_DATA PROVIDED_
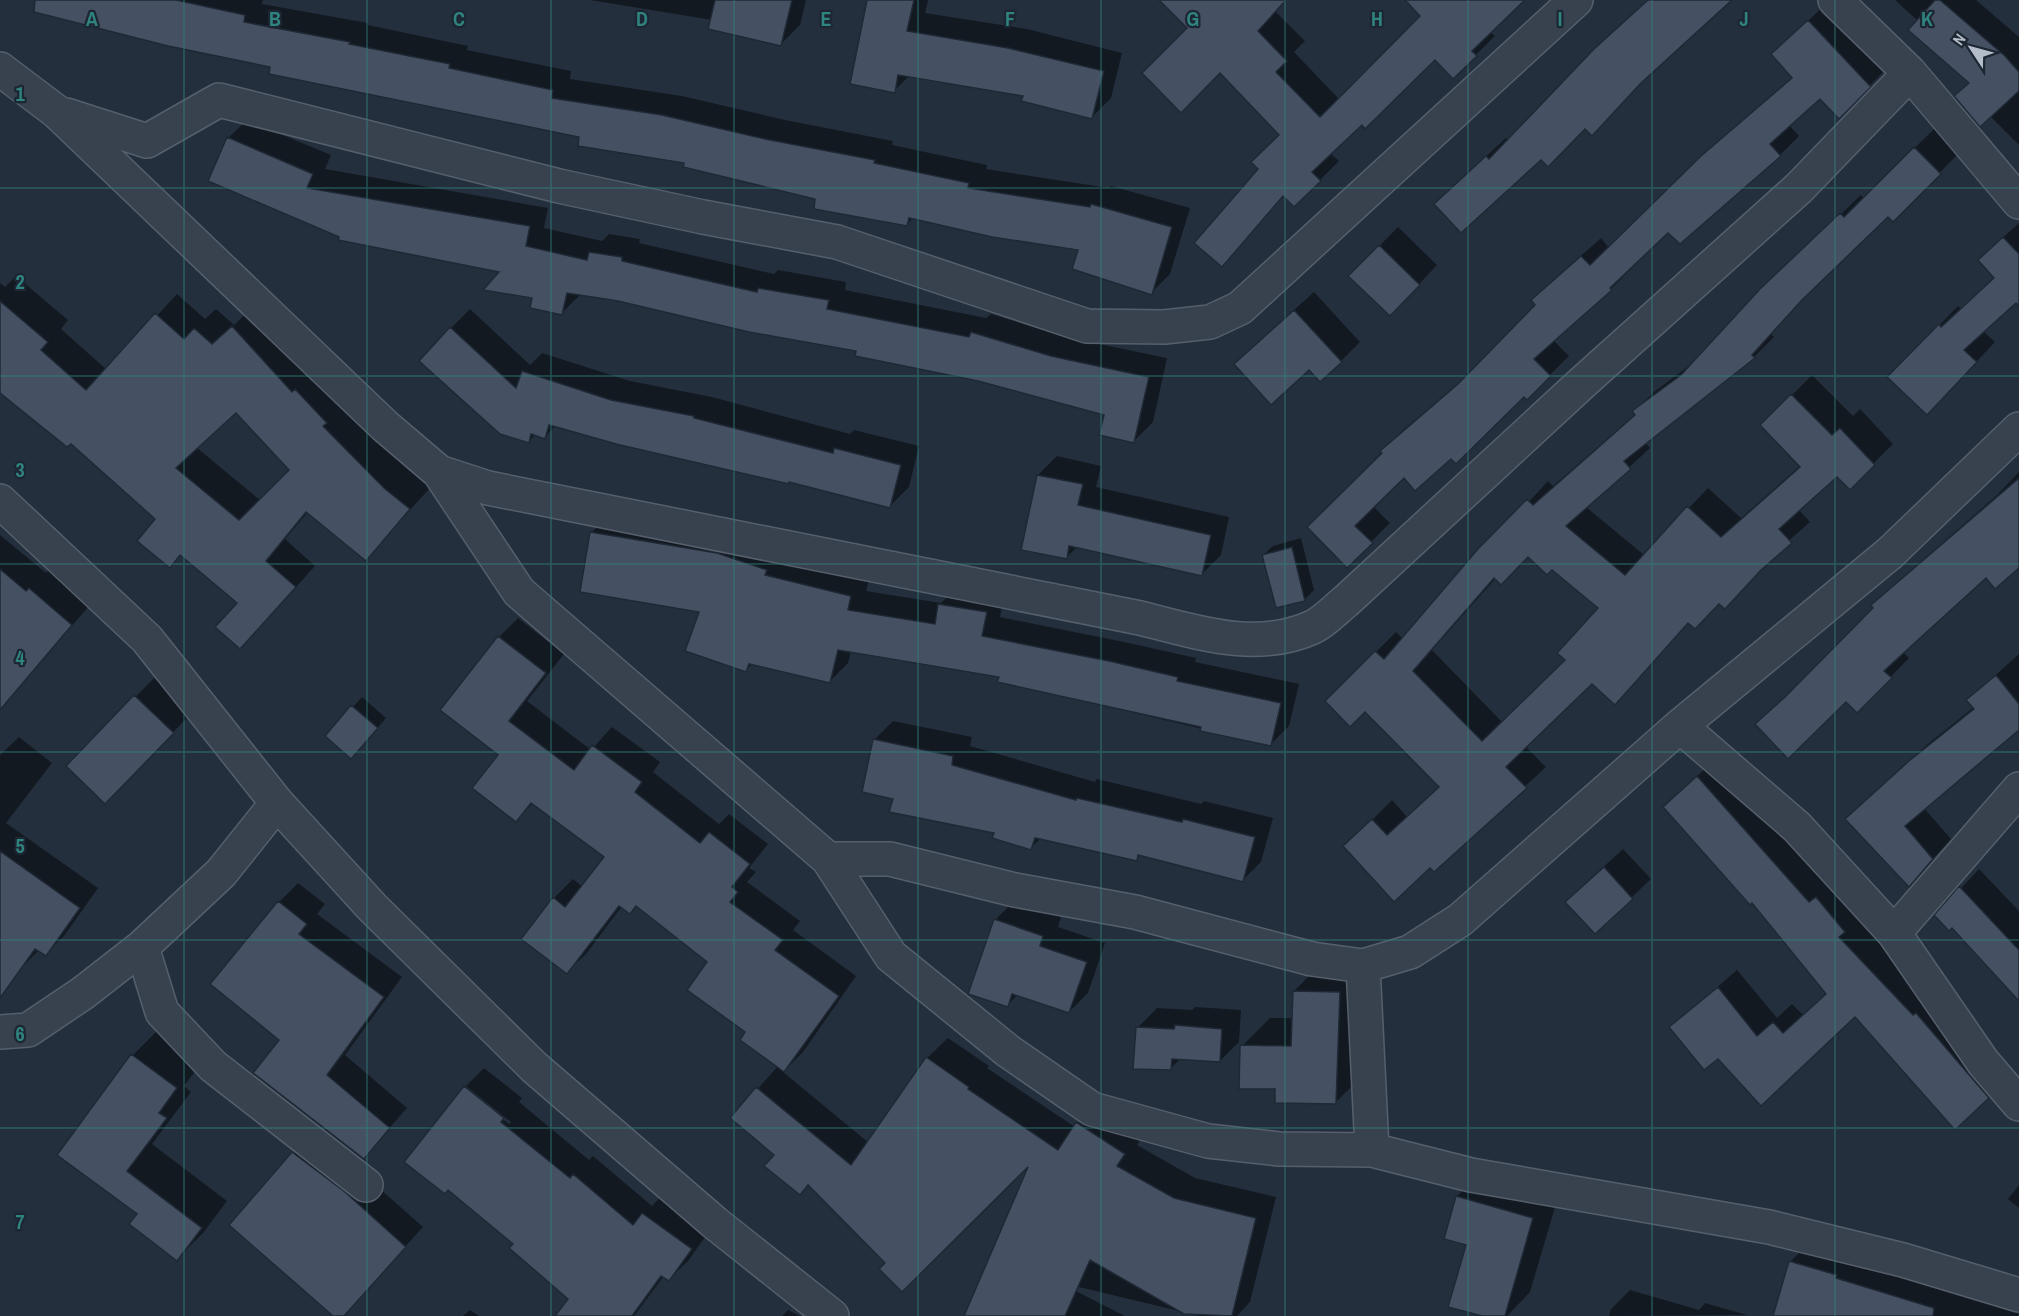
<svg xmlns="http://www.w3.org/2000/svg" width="2019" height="1316" font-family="'Archivo Narrow',sans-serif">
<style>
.shadow{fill:#0007;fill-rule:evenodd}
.building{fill:#455162;stroke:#1f2835;stroke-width:1.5;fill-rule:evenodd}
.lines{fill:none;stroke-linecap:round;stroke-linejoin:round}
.street-casing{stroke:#565f6c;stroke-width:36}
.street{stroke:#38414e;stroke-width:33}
.grid{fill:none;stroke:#308480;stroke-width:1.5;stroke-opacity:0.55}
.grid-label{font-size:20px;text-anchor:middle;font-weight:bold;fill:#308480;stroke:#1d2633;stroke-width:4.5;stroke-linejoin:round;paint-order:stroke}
</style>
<rect width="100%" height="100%" fill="#242f3e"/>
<path class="shadow" d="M65,0H263L262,4L368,23V25L468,46L467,50L571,71L570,79L682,96L785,120L893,141L892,145L987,165L986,169L1109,188L1111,186L1190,208L1170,274L1151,293L1080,248L914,217L906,225L686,161L272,66Z
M590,0H806L800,25L781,44L712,20Z
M868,0H928L925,13L1027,29L1122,53L1111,98L1092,117L1025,95L910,75L894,91Z
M1181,0H1285L1275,11L1305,41L1294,52L1339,99L1422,16L1423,0H1523L1490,32L1495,36L1453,77L1435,57L1330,153L1339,161L1320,180L1284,195L1221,265L1281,135L1189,28Z
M1648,0H1730L1650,73L1592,134L1585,127L1541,158L1455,185L1506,138L1509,141Z
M1895,0H1976L2019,37V145L1990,116L1970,83L1918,21Z
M1828,2L1888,67L1839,117L1820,96L1789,125L1799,136L1780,155L1668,231L1611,289L1553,340L1569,356L1527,398L1524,395L1451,457L1404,476L1373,506L1390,523L1347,566L1309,527L1401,432L1476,368L1537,305L1533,300L1552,281L1601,238L1609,248L1722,138L1793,77L1792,36Z
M247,120L331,155L325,169L548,208L544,228L602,241L609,234L640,239L639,243L774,274L778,270L846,282L845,290L986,318L991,314L1070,338L1167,358L1153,422L1134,441L1106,414L858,350L618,299L581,294L562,313L534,297L501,271L340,236L228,138Z
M1935,128L1959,153L1893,220L1888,215L1817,284L1771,334L1774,337L1754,357L1645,442L1650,448L1586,507L1644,555L1708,488L1741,518L1801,465L1762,425L1812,375L1853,416L1860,409L1893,444L1850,487L1838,475L1798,509L1810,522L1719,602L1689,622L1615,703L1592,682L1525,746L1546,767L1434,870L1365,827L1392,800L1407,817L1440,786L1365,710L1327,701L1396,632L1403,639L1548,481L1553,486L1636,414L1634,411L1654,392L1698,359L1782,270L1861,195L1864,198ZM1528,555L1552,568L1600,608L1567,660L1502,722L1432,650L1496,578Z
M2019,223V300L1983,331L1995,342L1946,394L1889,377L1958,306L1961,309L1996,278L1999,241Z
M1398,227L1437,265L1408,296L1350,276Z
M16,276L68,320L61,329L107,370L177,294L205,319L216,309L234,325L254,306L343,405L405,467L430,488L366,559L308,512L285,539L315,566L261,626L239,602L181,554L170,566L157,519L71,442L0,391V283L5,287ZM236,411L291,470L261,501L196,447Z
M1314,292L1360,342L1341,361L1309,368L1255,345Z
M470,309L530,365L542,353L630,381L712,397L850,434L854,430L919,446L909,487L890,506L556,425L545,437L536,434L529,441L451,328Z
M1057,456L1101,466L1096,487L1229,517L1221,555L1202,574L1077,547L1066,558L1038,475Z
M2019,472V566L1986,576L1903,652L1909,658L1857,711L1846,700L1803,681L1892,587L1997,495Z
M611,513L870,577L866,591L941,603L959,585L1005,593L1000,617L1129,643L1196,658L1195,662L1299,684L1289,726L1270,745L999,681L1000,676L851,651L848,663L829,682L753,663L745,671L701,611L592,532Z
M0,535L46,573L49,570L90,605L8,699L0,692Z
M1301,538L1314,590L1305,599L1277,607L1263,555L1273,546Z
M518,618L564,654L527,701L591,750L612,727L660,762L653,772L719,824L729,814L768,844L749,868L756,872L747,882L800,921L793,930L856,976L803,1052L783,1072L869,1143L927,1058L948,1038L989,1066L987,1068L1075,1127L1097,1103L1145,1133L1137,1145L1195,1178L1276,1197L1250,1302L1237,1316H1200L1058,1282L1125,1316H965L1032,1161L887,1263L809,1183L732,1118L778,1066L747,1032L709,961L637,905L622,906L586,954L567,972L554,898L573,879L583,887L606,856L533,803L516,820L500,754L499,637Z
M2019,654V729L1924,808L1951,839L1909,885L1866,800L1929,743L1974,707L1968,700Z
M154,678L191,714L105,801L68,766Z
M362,697L386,718L360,748L327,736Z
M893,721L972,737L970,746L1095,782L1097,779L1201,804L1204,801L1273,818L1261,862L1242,881L1141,854L1136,859L1041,838L1031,848L996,832L894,798L874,740Z
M19,737L52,763L6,823L98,888L64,936L45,954L39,950L17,972L0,960V755Z
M1717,758L2007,1078L1955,1128L1855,1015L1718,1057L1671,1027L1737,970L1777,1018L1792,1004L1803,1015L1827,993L1684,788Z
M1623,849L1651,879L1595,932L1586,883Z
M1979,869L2019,911V1001L1952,926L1936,915Z
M298,883L325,904L317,914L402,977L345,1055L407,1108L364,1157L281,1040L212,984L279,902Z
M1014,901L1061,917L1058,927L1105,943L1088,993L1069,1012L1018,994L1007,1006L995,920Z
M1322,963L1367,964L1363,1075L1335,1103L1277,1088L1242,1046L1270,1018H1294V991Z
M1195,1007L1241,1010L1239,1042L1220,1061L1181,1058L1170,1069L1138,1027L1157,1008L1192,1010Z
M158,1030L202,1062L184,1086L191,1092L152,1144L227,1201L203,1233L177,1259L139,1214L59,1155L133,1055Z
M484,1068L522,1098L519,1102L589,1160L593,1156L652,1206L662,1195L710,1230L688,1261L669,1279L664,1276L634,1316H557L570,1298L516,1244L465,1089L509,1124L511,1122L466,1086Z
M312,1134L363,1174L423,1227L342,1316H335L231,1225Z
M1485,1168L1560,1190L1530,1292L1507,1316H1487L1468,1244L1446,1238L1457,1196Z
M2019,1185V1208L2008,1199Z
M1813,1239L2019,1302V1312L2018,1316H1774L1790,1262Z
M1630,1290L1699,1310L1705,1303L1747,1315L1609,1316L1611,1309Z
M470,1310L479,1316H463Z
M788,1310L800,1316H782Z"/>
<path class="building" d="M35,0H176L245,15L244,22L350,42L349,44L450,64L449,68L553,90L552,98L662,115L765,139L875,160L874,163L969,183L968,188L1090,207L1091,204L1172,227L1152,295L1072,269L1078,250L992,237L909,218L907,226L814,209L815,199L683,167L684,163L578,146L579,137L269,74L270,67L168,46L34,12Z
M715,0H792L781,46L708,29Z
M867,0H914L907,31L1008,48L1104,71L1092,119L1021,101L1023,96L898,75L895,93L850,84Z
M1159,0H1286L1258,31L1287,61L1276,72L1320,117L1420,16L1405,0H1525L1472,51L1477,56L1453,79L1435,60L1365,129L1362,125L1312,172L1321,181L1294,207L1283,196L1222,267L1194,243L1258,169L1251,162L1279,135L1220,73L1181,113L1142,73L1187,28Z
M1648,0H1732L1640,84L1592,136L1585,129L1548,167L1541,160L1461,233L1434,204L1486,156L1489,159L1594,49Z
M1935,0H1940L2005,56L2019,72V91L1980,127L1954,96L1969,83L1908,30Z
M1808,20L1871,87L1839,119L1820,99L1770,144L1781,156L1680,244L1668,233L1610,288L1612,290L1534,359L1551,376L1527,400L1524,397L1456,464L1451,459L1415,491L1404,478L1355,526L1373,543L1347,568L1307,527L1382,453L1380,451L1458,384L1535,305L1531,300L1581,256L1590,265L1701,156L1792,78L1771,54Z
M227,137L313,174L307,188L530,226L526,246L587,260L589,252L622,257V261L757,292L758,288L829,300L827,309L969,337L971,332L1051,356L1149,377L1134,443L1099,435L1104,415L978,381L855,356L856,351L749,332L618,301L567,293L562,315L530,308L532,298L483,290L499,272L338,240L339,237L208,181Z
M1914,147L1941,174L1893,222L1888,217L1802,300L1752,355L1755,358L1624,461L1631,469L1566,526L1625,575L1687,506L1721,537L1800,467L1760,425L1791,394L1832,435L1840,428L1875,465L1850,490L1837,477L1779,529L1792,543L1761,570L1725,609L1719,604L1695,629L1688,623L1615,705L1592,684L1506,767L1527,788L1434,872L1430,868L1394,902L1343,846L1372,819L1387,835L1439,787L1365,712L1350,727L1325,701L1375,651L1384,659L1478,549L1527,499L1533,505L1635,415L1632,411L1681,375L1760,289L1840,213L1844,217ZM1528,557L1547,575L1552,570L1598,608L1557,653L1565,660L1482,741L1413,671L1494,578L1501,585Z
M2003,237L2019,254V306L2016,303L1964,350L1977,362L1927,415L1887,377L1939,324L1941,327L1994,278L1978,260Z
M1379,245L1420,285L1390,316L1348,276Z
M0,301L48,342L41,350L86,390L155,313L184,339L194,328L212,344L232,326L292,392L295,389L327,423L323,426L384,488L410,509L366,561L306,512L266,561L296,587L240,649L215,627L237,603L180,555L170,568L137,541L155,519L71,444L67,447L0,393ZM236,413L289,470L239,520L176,468Z
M1294,310L1342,362L1320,382L1309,370L1271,405L1234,364Z
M450,327L516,388L522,371L611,400L694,416V418L833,453L834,448L901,465L890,508L789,482V484L616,444L549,425L545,439L531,434L529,443L500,434L419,361Z
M1037,475L1083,484L1078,505L1211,535L1202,576L1069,546L1067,559L1021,550Z
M2019,478V568L1995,589L1986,578L1884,671L1892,678L1857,713L1846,702L1788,759L1755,724L1785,697L1873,608L1871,605Z
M590,532L717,553L767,570L765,575L851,596L848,610L935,624L938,604L987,612L982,636L1109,661L1178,677L1177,681L1281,703L1271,746L1200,731L1201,727L997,682L999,677L838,650L830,683L749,664L746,672L685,651L699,612L580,592Z
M1292,547L1305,601L1276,608L1262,555Z
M0,569L26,591L29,588L72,625L0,710Z
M498,636L546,673L509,721L574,770L592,745L642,782L635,792L700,843L709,832L750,864L732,887L738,892L730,902L783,940L775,950L839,996L784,1072L740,1040L745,1032L687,990L707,962L636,906L630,914L619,906L567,974L521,939L553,897L565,907L604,857L531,803L516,822L472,788L498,755L440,710Z
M1996,675L2019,704V730L1905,826L1933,859L1909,887L1845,819L1909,761L1974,709L1966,700Z
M134,695L174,733L105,804L66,766Z
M351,705L378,728L351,759L325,736Z
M873,739L953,756L952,765L1076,800L1077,798L1182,822L1183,819L1255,837L1243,882L1138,855L1137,861L1035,838L1031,850L992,838L994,833L889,812L893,799L862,792Z
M1697,776L1809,902L1816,897L1845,932L1839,937L1913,1015L1916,1013L1989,1098L1955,1130L1855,1017L1761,1106L1718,1059L1704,1070L1669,1027L1718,987L1757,1036L1773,1022L1783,1033L1826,994L1752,903L1750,905L1663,807Z
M0,851L80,908L46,956L35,949L0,998Z
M1604,867L1633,899L1595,934L1565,902Z
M1959,886L2019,950V1001L1952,928L1949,931L1934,915Z
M278,901L307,924L299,934L384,997L327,1075L390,1128L364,1159L253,1073L279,1040L210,984Z
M994,919L1043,936L1040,946L1087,962L1069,1013L1012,994L1008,1007L968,994Z
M1293,991L1340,992L1336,1104L1275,1103V1089H1239L1240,1045L1291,1046Z
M1175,1025L1222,1029L1220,1062L1172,1059L1171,1070L1133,1069L1136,1027L1174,1029Z
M131,1054L177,1088L159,1113L167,1118L127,1171L202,1228L177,1261L129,1224L137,1214L57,1155Z
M926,1057L969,1087L968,1089L1058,1150L1076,1122L1125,1154L1117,1166L1174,1198L1256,1218L1232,1316L1184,1314L1090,1260L1065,1316H964L1028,1167L902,1292L879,1269L885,1263L808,1185L800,1195L764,1166L774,1155L730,1118L756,1087L851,1165Z
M464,1086L504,1118L501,1122L570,1178L573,1174L633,1225L642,1213L692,1249L669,1281L661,1276L632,1316H555L568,1299L509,1248L513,1244L448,1190L445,1194L404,1162Z
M292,1152L345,1192L406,1247L344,1316H333L229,1225Z
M1456,1196L1533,1218L1505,1316H1482L1448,1307L1466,1245L1444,1239Z
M1789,1261L1837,1275L1836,1278L1934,1308L1933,1316H1773Z"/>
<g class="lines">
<defs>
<path id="street" d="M1835,0L1910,73L2019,202
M0,69L57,112L385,426L439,472L488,488L1140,618C1197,632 1256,653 1313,627C1325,621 1336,609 1346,601L1582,383L1799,188L1910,73
M66,115L147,141L219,100L559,186L703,217L837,242L1087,326L1164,327L1210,322L1240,308L1576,0
M439,472L519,592L828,859L891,956L1008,1051L1092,1109L1208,1141L1279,1149L1372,1150L1471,1175L1769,1227L1903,1260L2019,1295
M0,501L147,639L277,803L372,907L534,1067L715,1223L832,1316
M1680,726L1797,827L1894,933L1983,1062L2019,1104
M277,803L221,873L142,947L162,1012L213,1066L366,1185
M828,859H890L1015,890L1135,912L1312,959L1363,966L1410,952L1460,920L1680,726L1890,553L2019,429
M1894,933L2019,789
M1363,966L1372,1150
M0,1032L28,1030L83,993L142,947"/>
</defs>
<use href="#street" class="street-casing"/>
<use href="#street" class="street"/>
</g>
<path class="grid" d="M184,0V1316M367,0V1316M551,0V1316M734,0V1316M918,0V1316M1101,0V1316M1285,0V1316M1468,0V1316M1652,0V1316M1835,0V1316M0,188H2019M0,376H2019M0,564H2019M0,752H2019M0,940H2019M0,1128H2019"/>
<g class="grid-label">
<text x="92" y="26">A</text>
<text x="275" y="26">B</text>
<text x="459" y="26">C</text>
<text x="642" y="26">D</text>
<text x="826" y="26">E</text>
<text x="1010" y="26">F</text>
<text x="1193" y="26">G</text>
<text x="1377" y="26">H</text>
<text x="1560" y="26">I</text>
<text x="1744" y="26">J</text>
<text x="1927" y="26">K</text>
<text x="20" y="101">1</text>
<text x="20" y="289">2</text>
<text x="20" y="477">3</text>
<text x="20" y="665">4</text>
<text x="20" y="853">5</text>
<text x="20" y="1041">6</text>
<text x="20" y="1229">7</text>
</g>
<g transform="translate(1971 48) rotate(306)" stroke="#1d2633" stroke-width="4.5" paint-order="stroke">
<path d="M0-4.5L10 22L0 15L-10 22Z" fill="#b4bcc9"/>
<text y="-9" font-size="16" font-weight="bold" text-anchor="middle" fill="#b4bcc9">N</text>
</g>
</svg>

_YOUR GOAL_
Among the entries, how many lines carry "height"? Reply with a number and nothing else.

_FINAL ANSWER_
2